The second technology that made SMP work was the system interconnect which, in itself, had two remarkable dimensions. First was the fact that, in an age when most system buses were circuit-switched, this interconnect used packets. The original instantiation of this concept was a wonderful collaboration between Pradeep Sindhu from Xerox PARC and David Yen of Sun. The second dimension was the fact that this interconnect was a point-to-point design rather than a bus. This was the magic the boys from Cray brought to the table.
The result was what became the Sun E10000 server, a remarkable product that allowed up to 64 SPARC (RISC) processors to be applied to real world workloads. It arrived just in time to help many a customer convert to and scale their SAP and Oracle applications in advance of Y2K. By the way, Pradeep went on to apply his knowledge of packet switching to start Juniper Networks, where they revolutionized router design and rescued the Internet. A decade later, Dave Yen joined Pradeep at Juniper to once again rock the world, but more on that later.

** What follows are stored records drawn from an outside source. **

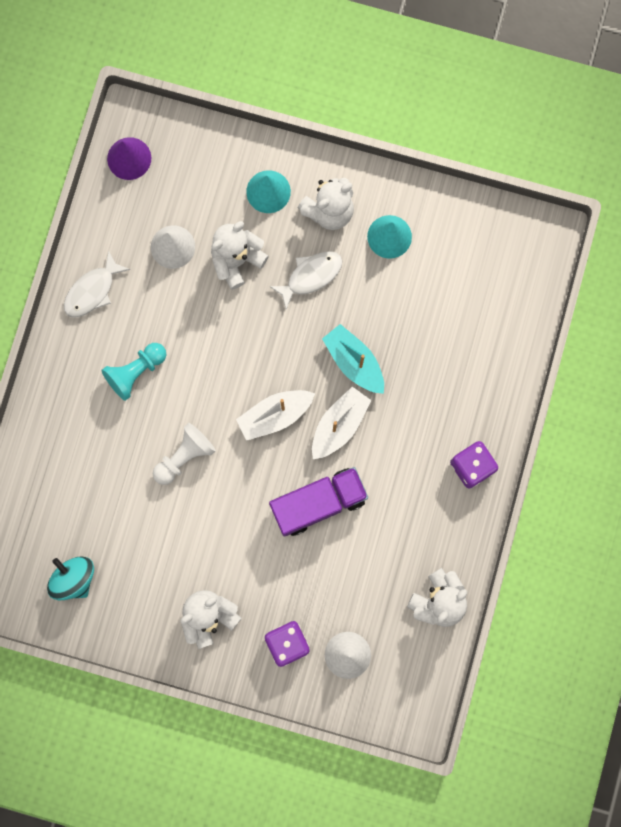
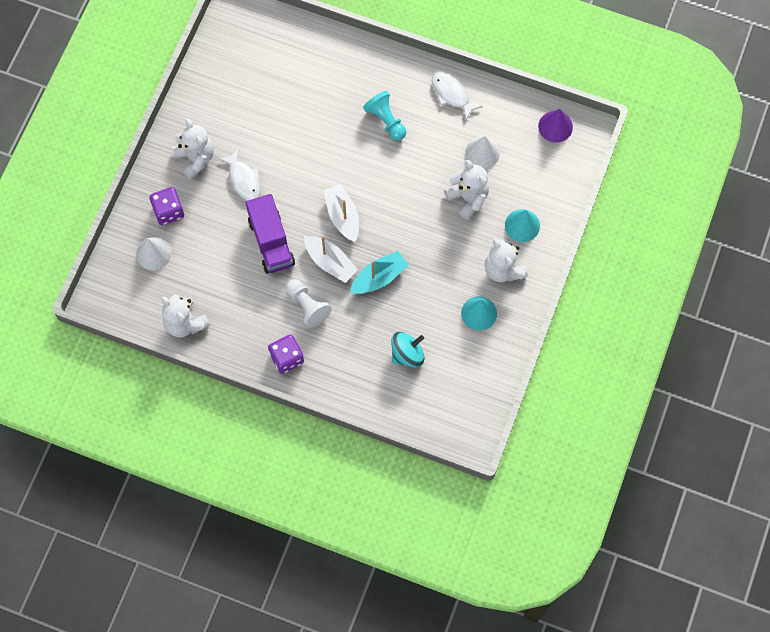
camera: 95 degrees right, 10 degrees down
(74, 578) = (235, 69): turquoise spinning top -> turquoise spinning top (407, 354)
(184, 456) = (318, 150): white pawn -> white pawn (307, 306)
(311, 276) = (451, 251): white fish -> white fish (244, 180)

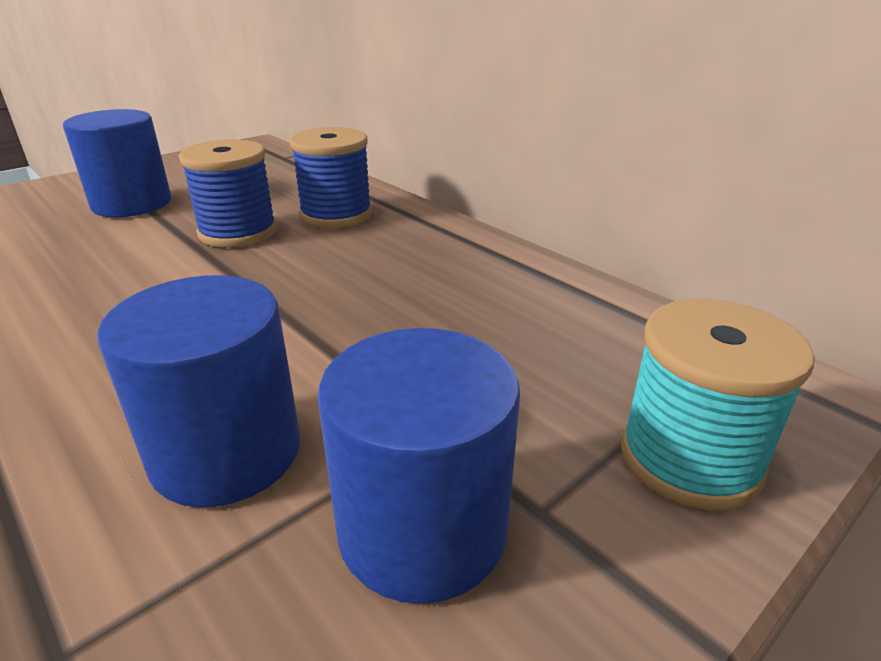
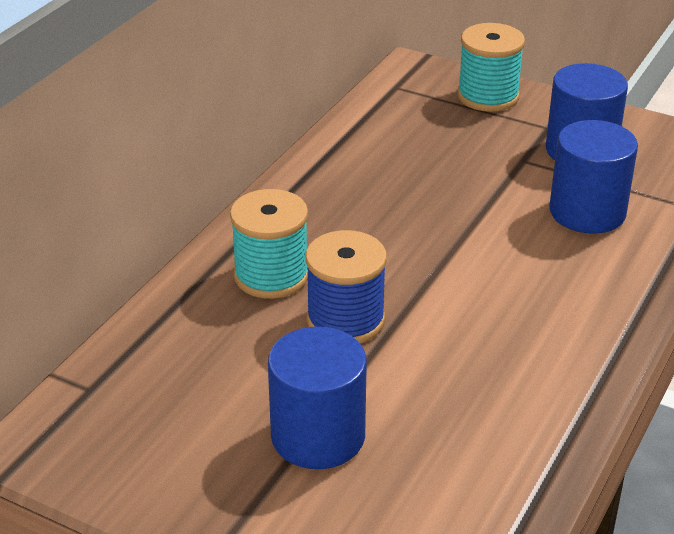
camera: 110 degrees left, 5 degrees up
(336, 214) = (271, 276): blue spool -> turquoise spool

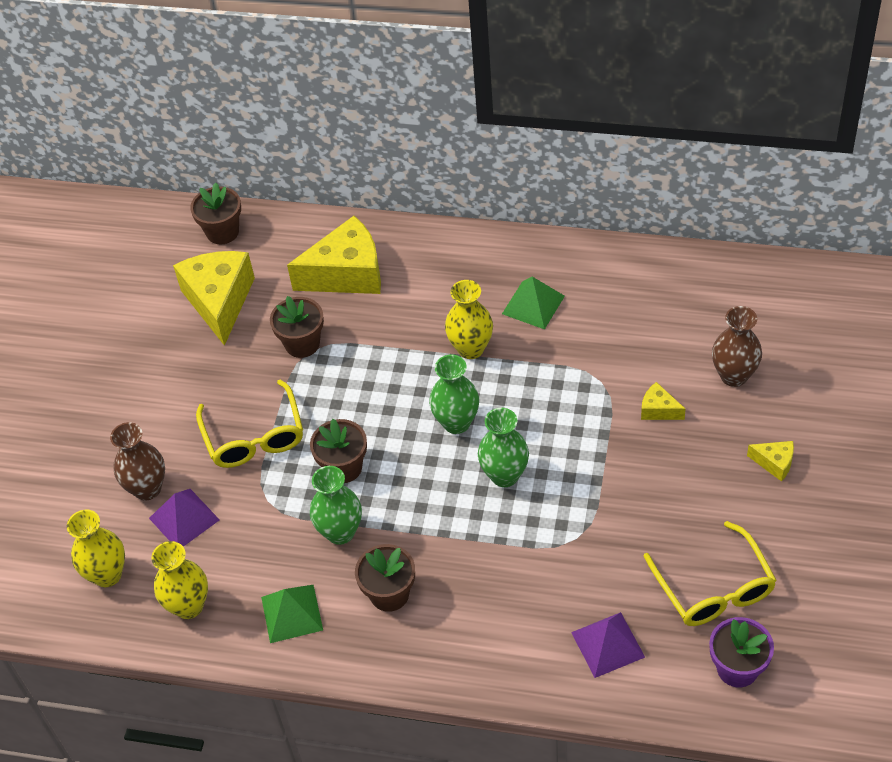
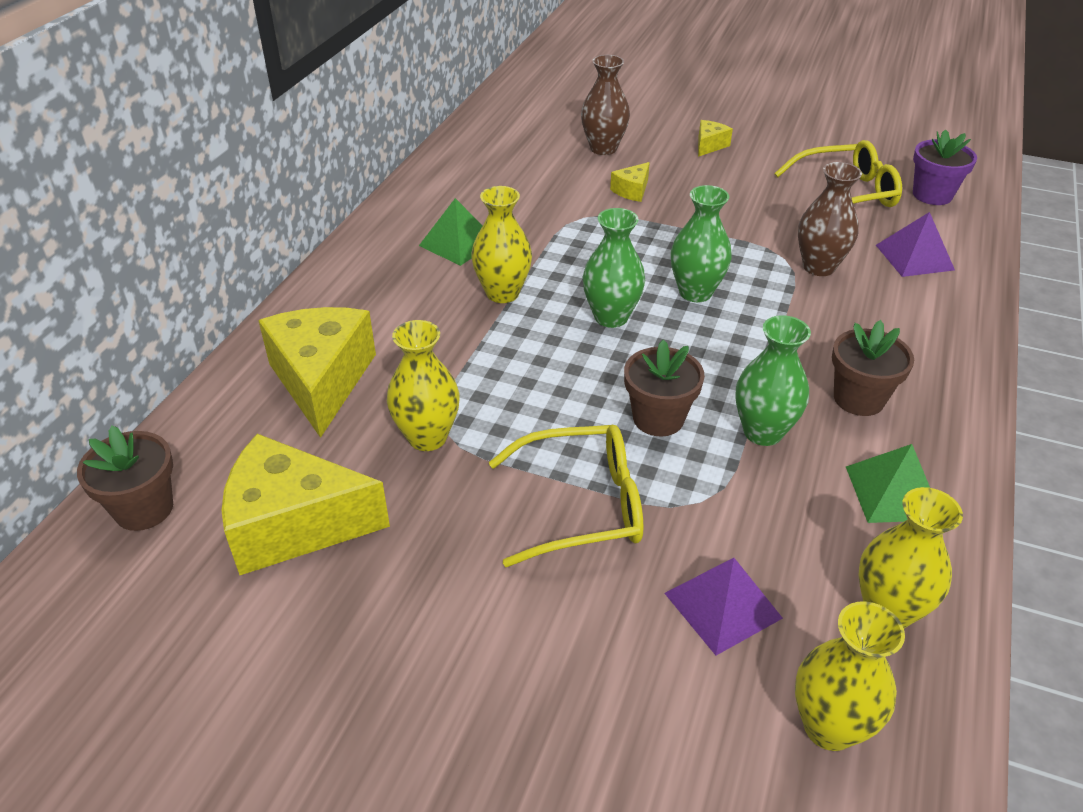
camera: 85 degrees left, 10 degrees down
(147, 488) = (654, 653): brown vase -> brown vase (818, 267)
(302, 344) = (427, 437): brown flower pot -> yellow vase

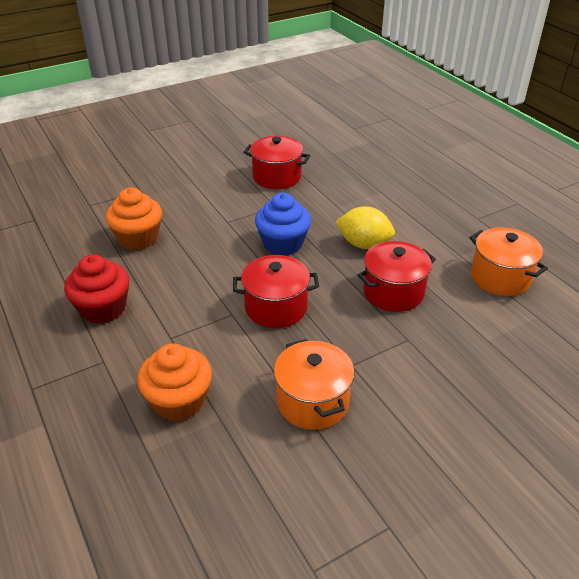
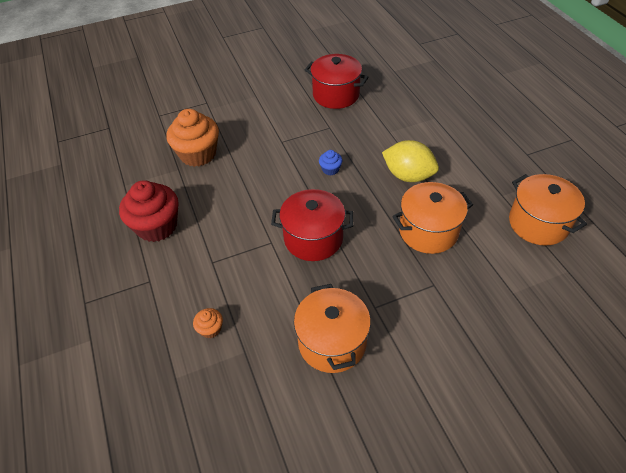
camera: 10 degrees right, 10 degrees up
(179, 401) = (210, 329): orange cupcake -> orange cupcake, size x0.45
(283, 244) = (330, 169): blue cupcake -> blue cupcake, size x0.45
(393, 292) = (428, 231): red pot -> orange pot

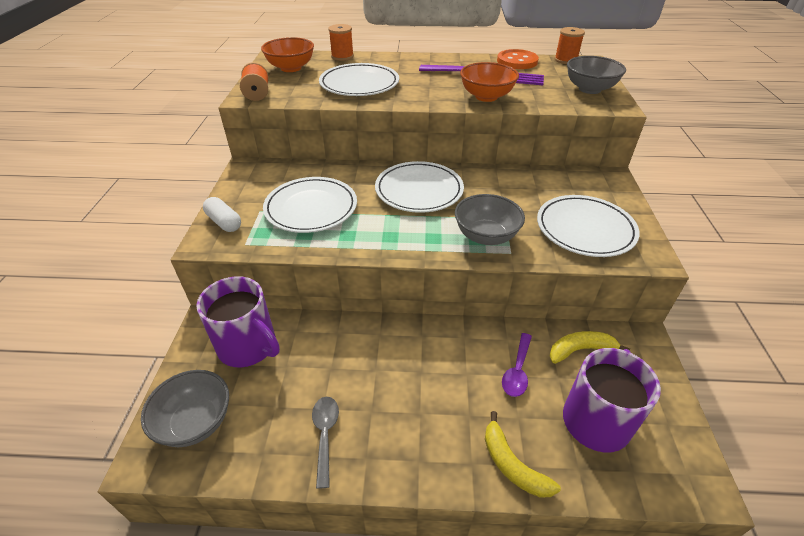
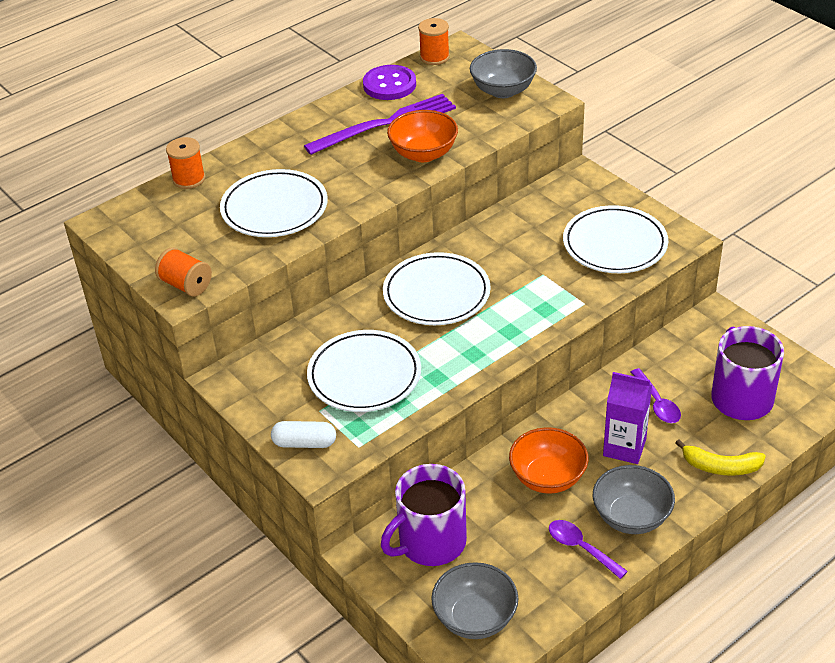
camera: 40 degrees left, 0 degrees up
(248, 346) = (430, 542): purple mug -> purple mug turned 150 degrees clockwise
(291, 68) = (158, 229): orange bowl -> orange bowl (548, 478)
(325, 435) = (581, 548): grey spoon -> purple spoon
(452, 384) = (624, 447): none -> purple carton
(486, 236) = (548, 301): grey bowl -> grey bowl (631, 517)
(517, 61) = (389, 85): orange button -> purple button
(580, 350) = (683, 355): yellow banana -> none

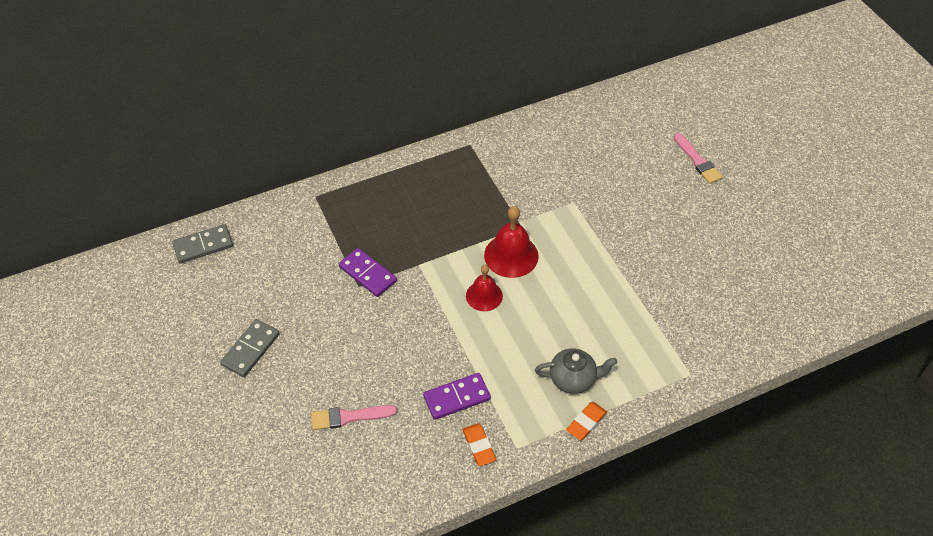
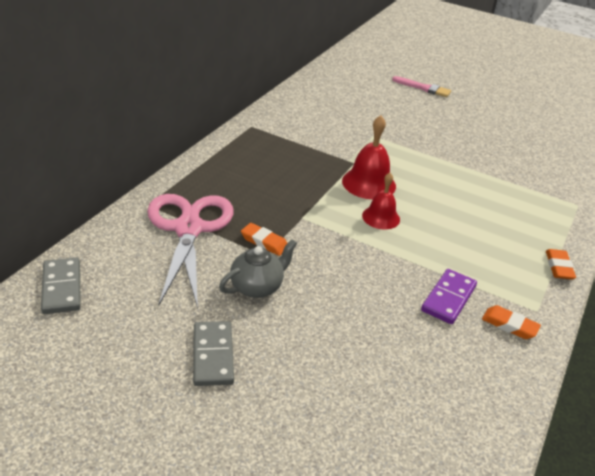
camera: 40 degrees left, 15 degrees down
(203, 245) = (61, 288): grey domino -> grey domino turned 45 degrees counterclockwise
(324, 234) = (188, 229): none -> pink scissors
(349, 417) = (377, 363): pink brush -> none
(367, 274) = (264, 242): purple domino -> orange eraser
(573, 379) = (513, 243): grey teapot -> grey teapot (257, 287)

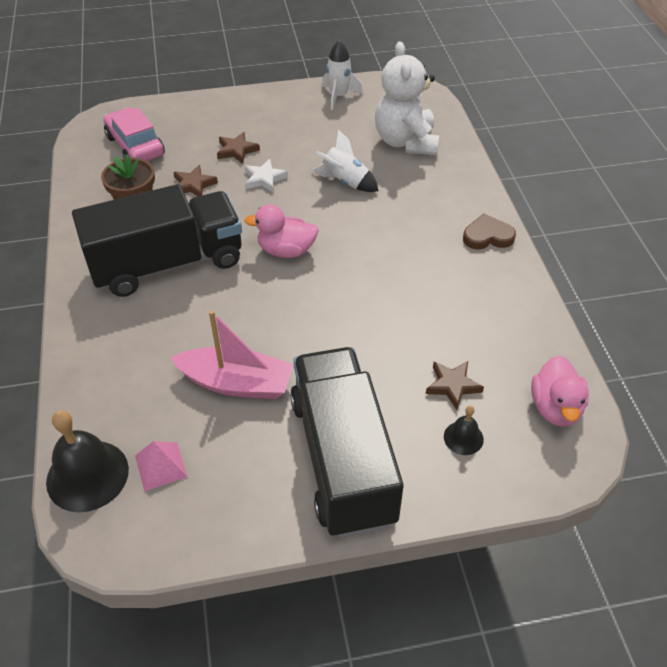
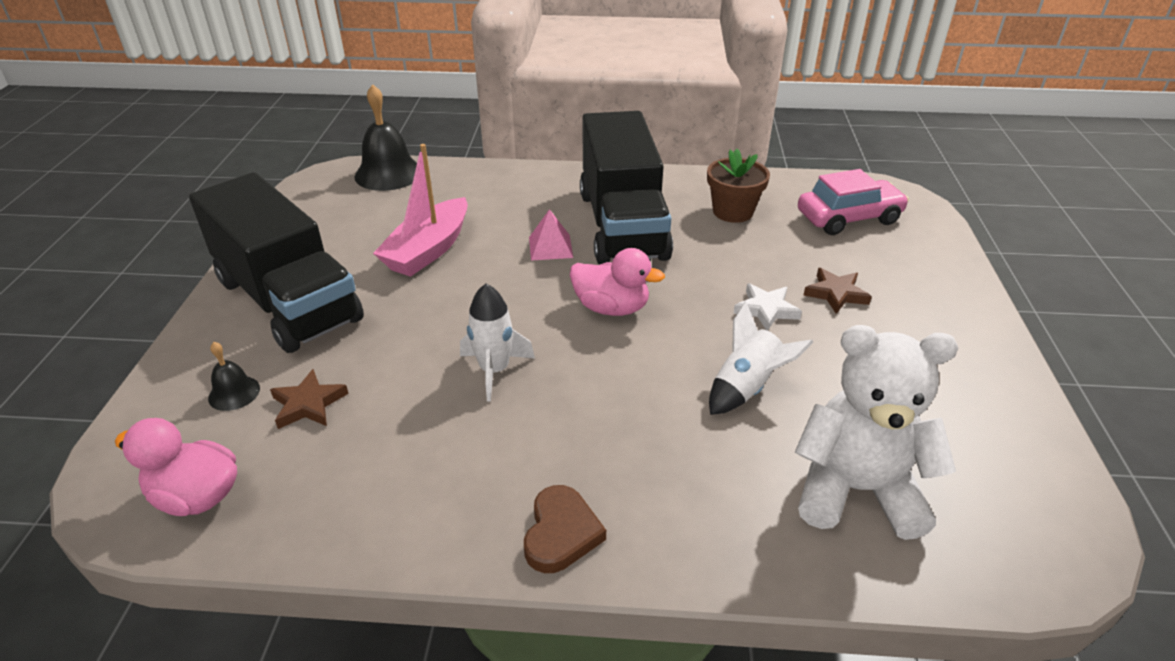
camera: 105 degrees right, 10 degrees down
(161, 466) = (369, 204): pink pyramid -> pink pyramid (550, 247)
(194, 185) = (761, 253): brown star -> none
(286, 250) = (611, 308): pink duck -> pink duck turned 90 degrees clockwise
(338, 96) = (1006, 427): white rocket -> white rocket (494, 370)
(342, 459) = (288, 300): black truck -> black truck turned 45 degrees clockwise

The third breakthrough in which I participated was when Sun shrunk the SMP server onto a single piece of silicon. As the inexorable march of Moore's law delivered ever denser microprocessors, Sun realized it could shrink the SMP concept into a single, multi-core, multi-threaded microprocessor. We called this breakthrough technology CMT (chip multi-threading). With eight cores and four threads per core, the "Niagara" processor was the brainchild of Les Kohn. One interesting aspect is that within that processor there is a point-to-point interconnect that ties the cores together with the memory. Today the other processor vendors follow Sun's lead, and multi-core, multithreaded chips are now commonplace.
So my first experience shrunk the system into a single chip. My second experience aggregated multiple chips into a larger, more powerful system. My third experience shrunk that system onto a single chip. It only seems appropriate that my fourth breakthrough —Juniper’s QFabric technology—aggregates multiple multi-core servers into a single system, allowing all servers and storage to be interconnected into a single resource pool.
That brings me to the present. Last week we unveiled QFabric, the fruit of Juniper's Stratus Project, yet another wonderful collaboration between Pradeep Sindhu and David Yen. QFabric is a revolutionary architecture that enables the entire infrastructure within a data center to be interconnected via a fast, flat, any-to-any, packet-based fabric—not unlike SMP, but at the scale of a data center. Sun always said "the network is the computer." That is truer today than ever before. Or perhaps now, it should be “the data center is the computer.”
So continues the great circle of life. From RISC to SMP to CMT to QFabric, the process of shrinking and aggregation continues. In the early days of my career, I believed that fundamental transformations like RISC were commonplace. With a few more miles on the odometer, I now realize these are special events. This is why I joined Juniper two-and-a-half years ago—to be here when we changed the data center forever. As I did 25 years ago, I believe that 10 years from now, every data center will be built around a single, scalable fabric.
Where my crystal ball gets a little cloudy is how this will impact the world. RISC triggered a quantum change in the price/ performance of computing. This ultimately led to the ability for me to type this blog on a plane using my iPad and to have a powerful computer in my iPhone which connects via the Internet to an unimaginable wealth of information and services. I could not have imagined this 25 years ago. Today, all I know is that by interconnecting all the compute power of the data center into a single system, I believe this will unleash and assure another 25 years of innovation. Personally, I can't wait.